From the line containing "napkin holder: present" down to the final line of the entries below, quote every line verbatim. Exclude pictures.

Bounding box coordinate data:
___
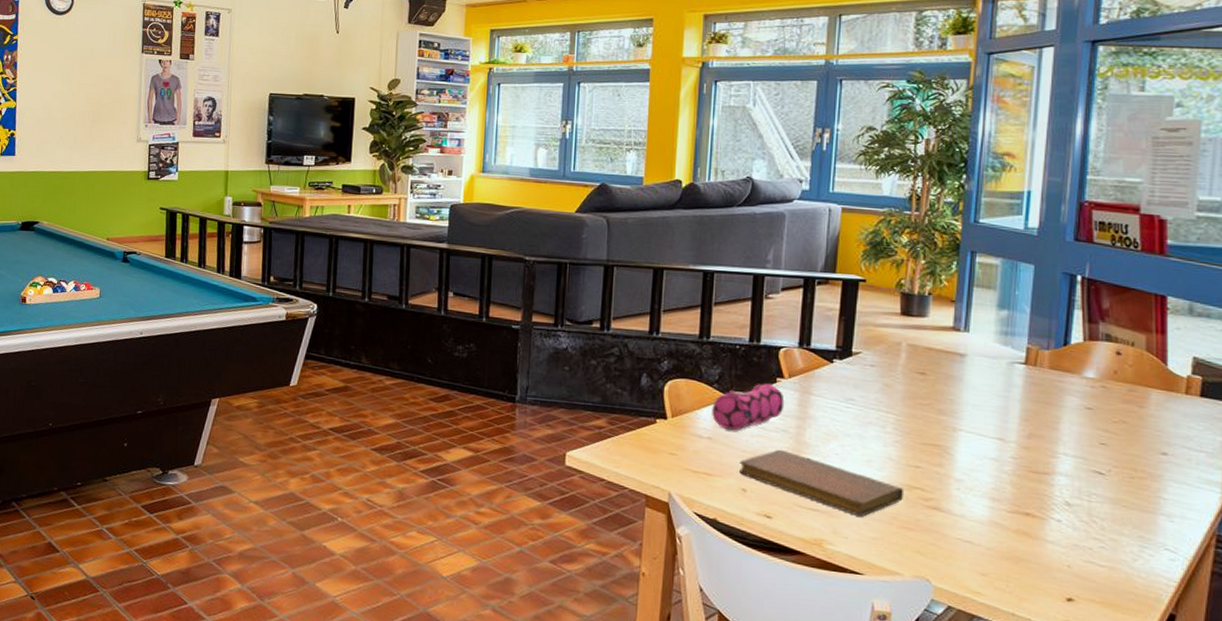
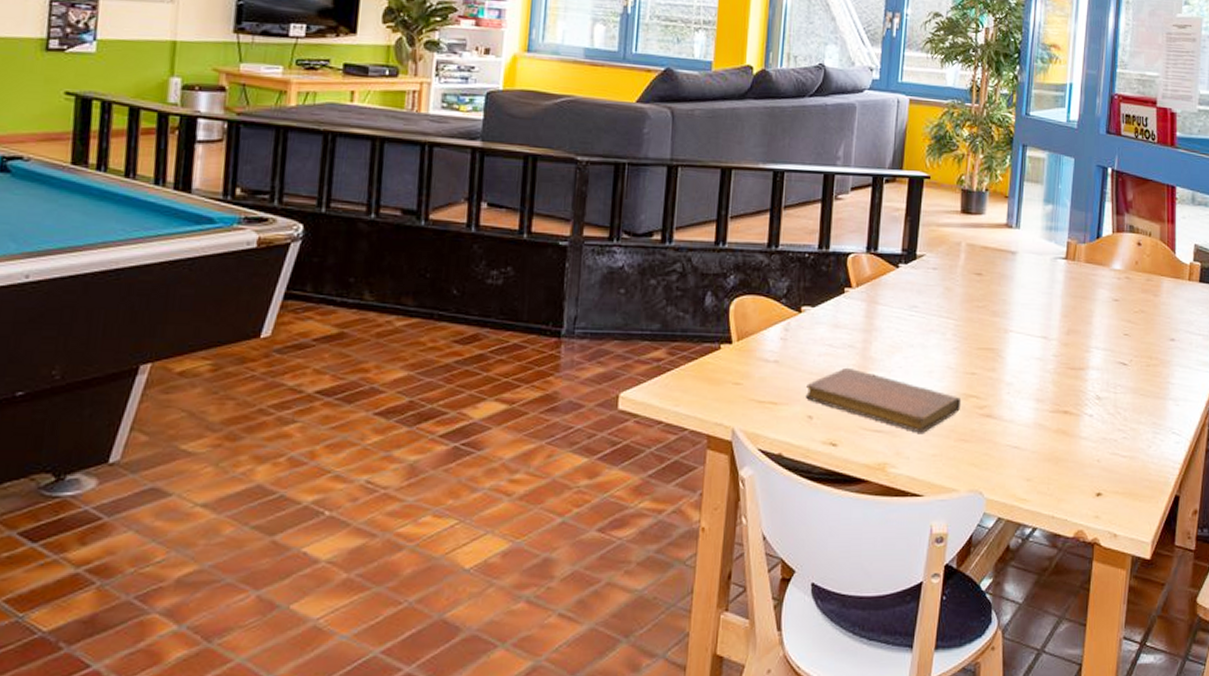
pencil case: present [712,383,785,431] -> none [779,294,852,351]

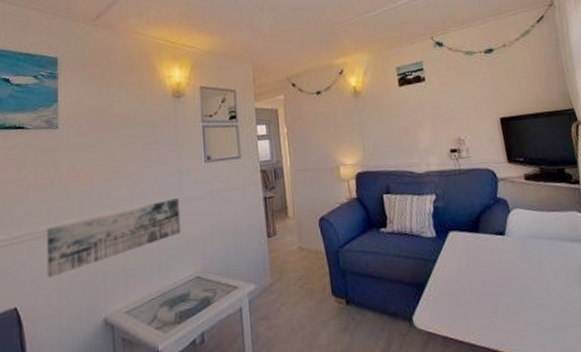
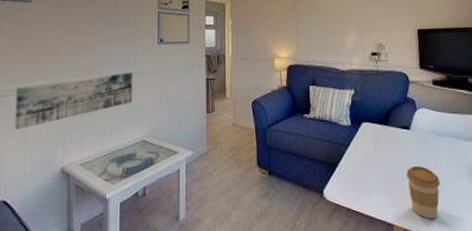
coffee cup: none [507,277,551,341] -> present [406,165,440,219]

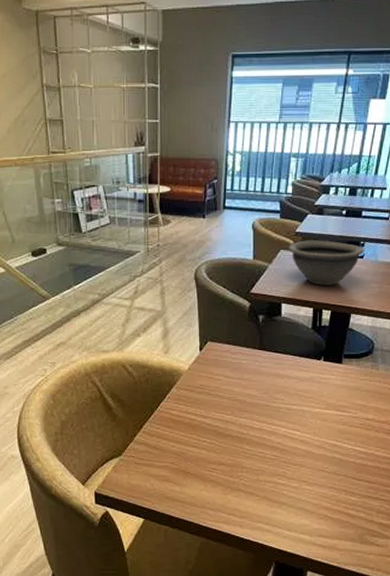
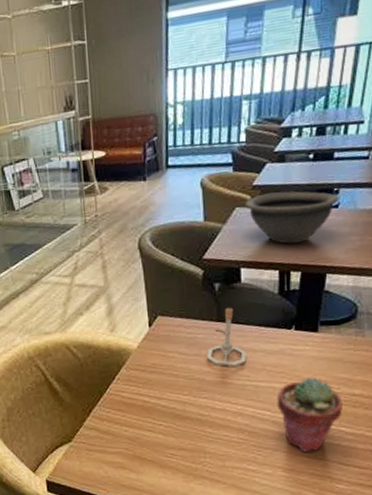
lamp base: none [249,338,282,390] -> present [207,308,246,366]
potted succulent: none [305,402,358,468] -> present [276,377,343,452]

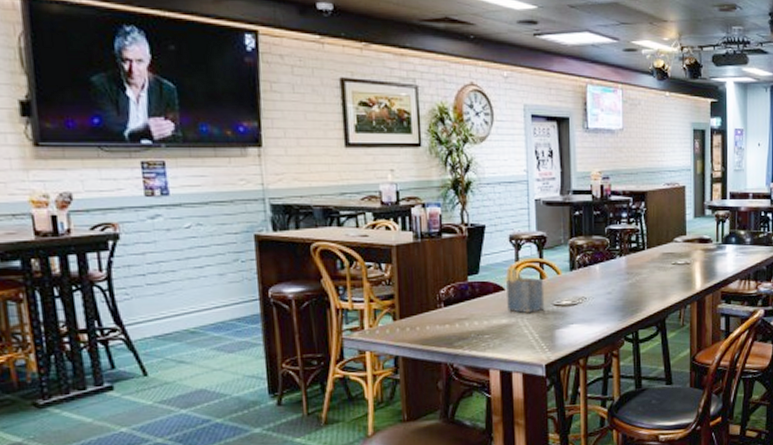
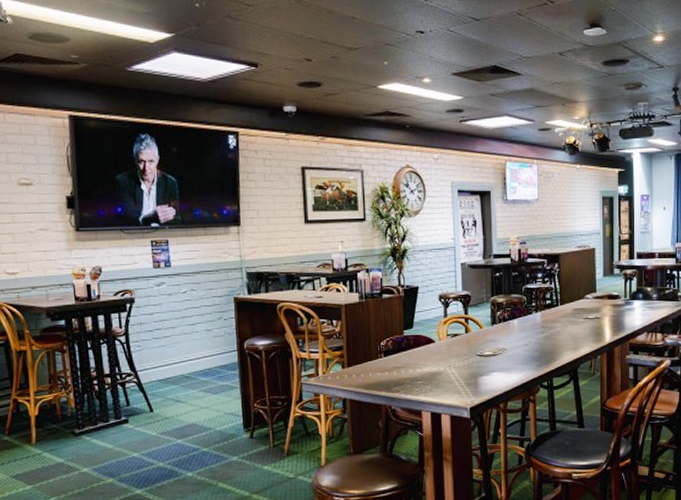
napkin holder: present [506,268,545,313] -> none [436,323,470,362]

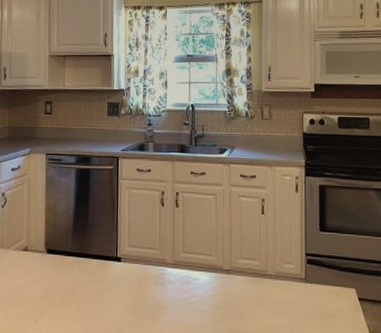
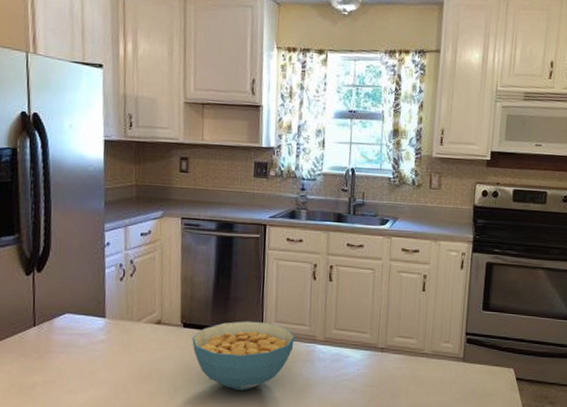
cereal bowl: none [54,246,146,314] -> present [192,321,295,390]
___
§ Solution for this problem:
napkin holder: present [506,268,545,313] -> none [436,323,470,362]

cereal bowl: none [54,246,146,314] -> present [192,321,295,390]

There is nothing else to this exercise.